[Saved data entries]
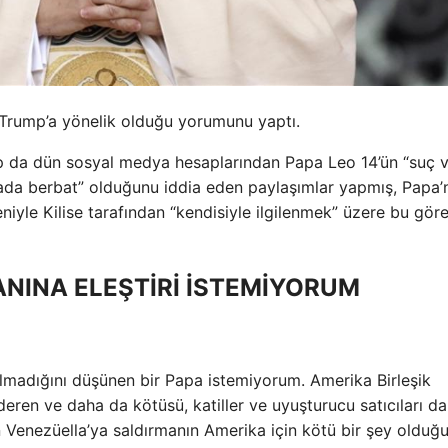
e Trump’a yönelik olduğu yorumunu yaptı.
p da dün sosyal medya hesaplarından Papa Leo 14’ün “suç 
kada berbat” olduğunu iddia eden paylaşımlar yapmış, Papa’n
iyle Kilise tarafından “kendisiyle ilgilenmek” üzere bu gör
NINA ELEŞTİRİ İSTEMİYORUM
 olmadığını düşünen bir Papa istemiyorum. Amerika Birleşik
ren ve daha da kötüsü, katiller ve uyuşturucu satıcıları da
 Venezüella’ya saldırmanın Amerika için kötü bir şey olduğ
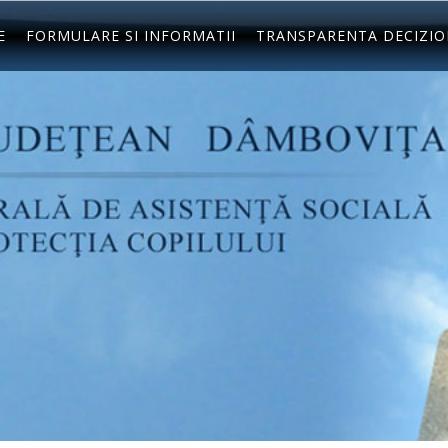
E
FORMULARE SI INFORMATII
TRANSPARENTA DECIZI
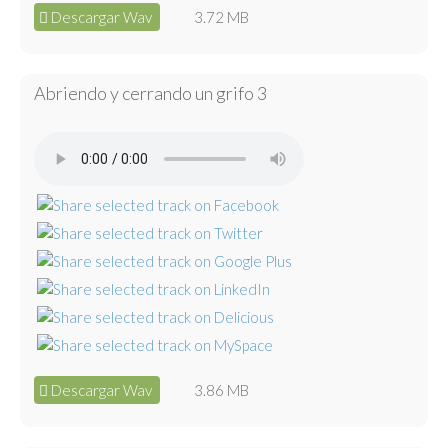
Descargar Wav
3.72 MB
Abriendo y cerrando un grifo 3
Descargar Wav
3.86 MB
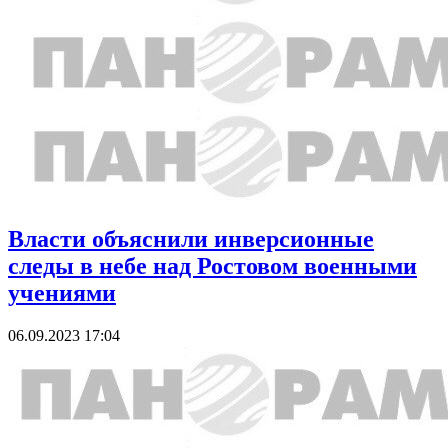
Власти объяснили инверсионные
следы в небе над Ростовом военными
учениями
06.09.2023 17:04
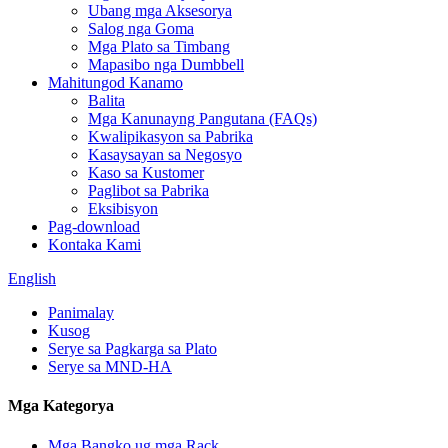
Ubang mga Aksesorya
Salog nga Goma
Mga Plato sa Timbang
Mapasibo nga Dumbbell
Mahitungod Kanamo
Balita
Mga Kanunayng Pangutana (FAQs)
Kwalipikasyon sa Pabrika
Kasaysayan sa Negosyo
Kaso sa Kustomer
Paglibot sa Pabrika
Eksibisyon
Pag-download
Kontaka Kami
English
Panimalay
Kusog
Serye sa Pagkarga sa Plato
Serye sa MND-HA
Mga Kategorya
Mga Bangko ug mga Rack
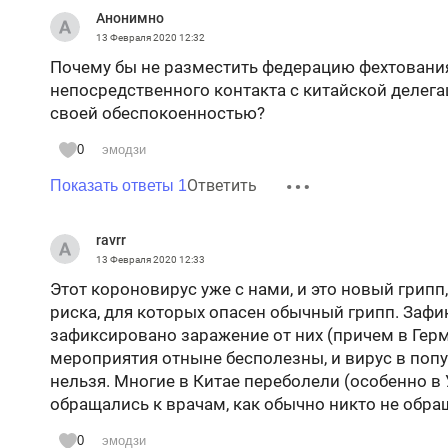
Анонимно
13 Февраля 2020
12:32
Почему бы не разместить федерацию фехтования
непосредственного контакта с китайской делега
своей обеспокоенностью?
0
эмодзи
Ответить
Показать ответы 1
ravrr
13 Февраля 2020
12:33
Этот короновирус уже с нами, и это новый грипп
риска, для которых опасен обычный грипп. Заф
зафиксировано заражение от них (причем в Герм
мероприятия отныне бесполезны, и вирус в попу
нельзя. Многие в Китае переболели (особенно в 
обращались к врачам, как обычно никто не обра
0
эмодзи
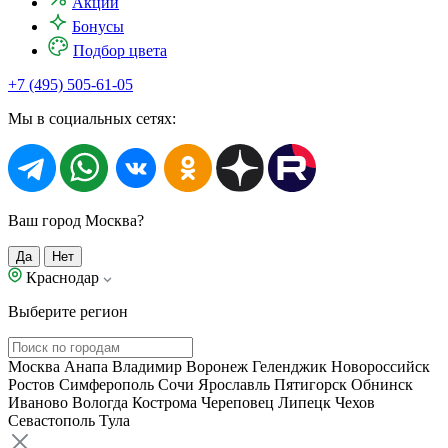
Акции
Бонусы
Подбор цвета
+7 (495) 505-61-05
Мы в социальных сетях:
Ваш город Москва?
Да
Нет
Краснодар
Выберите регион
Москва
Анапа
Владимир
Воронеж
Геленджик
Новороссийск
Ростов
Симферополь
Сочи
Ярославль
Пятигорск
Обнинск
Иваново
Вологда
Кострома
Череповец
Липецк
Чехов
Севастополь
Тула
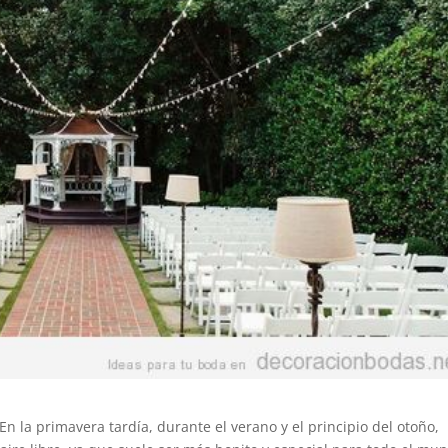
En la primavera tardía, durante el verano y el principio del otoño,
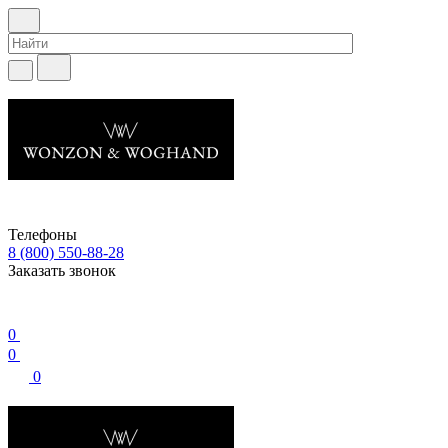
Телефоны
8 (800) 550-88-28
Заказать звонок
0
0
0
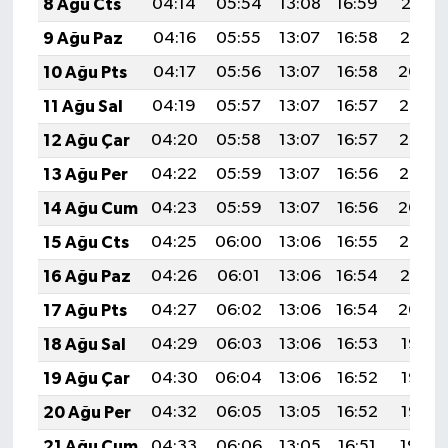
8 Ağu Cts
04:14
05:54
13:08
16:59
20:12
9 Ağu Paz
04:16
05:55
13:07
16:58
20:10
10 Ağu Pts
04:17
05:56
13:07
16:58
20:09
11 Ağu Sal
04:19
05:57
13:07
16:57
20:08
12 Ağu Çar
04:20
05:58
13:07
16:57
20:06
13 Ağu Per
04:22
05:59
13:07
16:56
20:05
14 Ağu Cum
04:23
05:59
13:07
16:56
20:04
15 Ağu Cts
04:25
06:00
13:06
16:55
20:03
16 Ağu Paz
04:26
06:01
13:06
16:54
20:01
17 Ağu Pts
04:27
06:02
13:06
16:54
20:00
18 Ağu Sal
04:29
06:03
13:06
16:53
19:58
19 Ağu Çar
04:30
06:04
13:06
16:52
19:57
20 Ağu Per
04:32
06:05
13:05
16:52
19:55
21 Ağu Cum
04:33
06:06
13:05
16:51
19:54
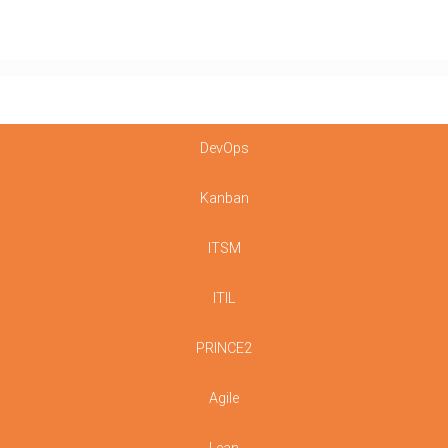
DevOps
Kanban
ITSM
ITIL
PRINCE2
Agile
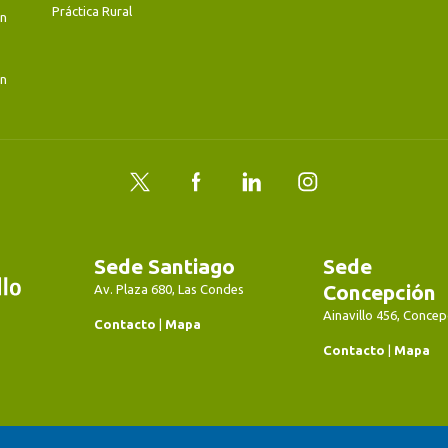
Práctica Rural
en
en
Twitter
Facebook
LinkedIn
Instagram
Sede Santiago
Sede
Concepción
Av. Plaza 680, Las Condes
Ainavillo 456, Concep
Contacto
|
Mapa
Contacto
|
Mapa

(Task) Give every line of the records above again, exactly, and omit the pictures.

(Final answer)
e Trump’a yönelik olduğu yorumunu yaptı.
p da dün sosyal medya hesaplarından Papa Leo 14’ün “suç 
kada berbat” olduğunu iddia eden paylaşımlar yapmış, Papa’n
iyle Kilise tarafından “kendisiyle ilgilenmek” üzere bu gör
NINA ELEŞTİRİ İSTEMİYORUM
 olmadığını düşünen bir Papa istemiyorum. Amerika Birleşik
ren ve daha da kötüsü, katiller ve uyuşturucu satıcıları da
 Venezüella’ya saldırmanın Amerika için kötü bir şey olduğ
E
FORMULARE SI INFORMATII
TRANSPARENTA DECIZI
Descargar Wav
3.72 MB
Abriendo y cerrando un grifo 3
Descargar Wav
3.86 MB
Власти объяснили инверсионные
следы в небе над Ростовом военными
учениями
06.09.2023 17:04
Ubang mga Aksesorya
Salog nga Goma
Mga Plato sa Timbang
Mapasibo nga Dumbbell
Mahitungod Kanamo
Balita
Mga Kanunayng Pangutana (FAQs)
Kwalipikasyon sa Pabrika
Kasaysayan sa Negosyo
Kaso sa Kustomer
Paglibot sa Pabrika
Eksibisyon
Pag-download
Kontaka Kami
English
Panimalay
Kusog
Serye sa Pagkarga sa Plato
Serye sa MND-HA
Mga Kategorya
Mga Bangko ug mga Rack
Анонимно
13 Февраля 2020
12:32
Почему бы не разместить федерацию фехтования
непосредственного контакта с китайской делега
своей обеспокоенностью?
0
эмодзи
Ответить
Показать ответы 1
ravrr
13 Февраля 2020
12:33
Этот короновирус уже с нами, и это новый грипп
риска, для которых опасен обычный грипп. Заф
зафиксировано заражение от них (причем в Герм
мероприятия отныне бесполезны, и вирус в попу
нельзя. Многие в Китае переболели (особенно в 
обращались к врачам, как обычно никто не обра
0
эмодзи
Акции
Бонусы
Подбор цвета
+7 (495) 505-61-05
Мы в социальных сетях:
Ваш город Москва?
Да
Нет
Краснодар
Выберите регион
Москва
Анапа
Владимир
Воронеж
Геленджик
Новороссийск
Ростов
Симферополь
Сочи
Ярославль
Пятигорск
Обнинск
Иваново
Вологда
Кострома
Череповец
Липецк
Чехов
Севастополь
Тула
En la primavera tardía, durante el verano y el principio del otoño,
Телефоны
8 (800) 550-88-28
Заказать звонок
0
0
0
8 Ağu Cts
04:14
05:54
13:08
16:59
20:12
9 Ağu Paz
04:16
05:55
13:07
16:58
20:10
10 Ağu Pts
04:17
05:56
13:07
16:58
20:09
11 Ağu Sal
04:19
05:57
13:07
16:57
20:08
12 Ağu Çar
04:20
05:58
13:07
16:57
20:06
13 Ağu Per
04:22
05:59
13:07
16:56
20:05
14 Ağu Cum
04:23
05:59
13:07
16:56
20:04
15 Ağu Cts
04:25
06:00
13:06
16:55
20:03
16 Ağu Paz
04:26
06:01
13:06
16:54
20:01
17 Ağu Pts
04:27
06:02
13:06
16:54
20:00
18 Ağu Sal
04:29
06:03
13:06
16:53
19:58
19 Ağu Çar
04:30
06:04
13:06
16:52
19:57
20 Ağu Per
04:32
06:05
13:05
16:52
19:55
21 Ağu Cum
04:33
06:06
13:05
16:51
19:54
DevOps
Kanban
ITSM
ITIL
PRINCE2
Agile
Práctica Rural
en
en
Twitter
Facebook
LinkedIn
Instagram
Sede Santiago
Sede
Concepción
Av. Plaza 680, Las Condes
Ainavillo 456, Concep
Contacto
|
Mapa
Contacto
|
Mapa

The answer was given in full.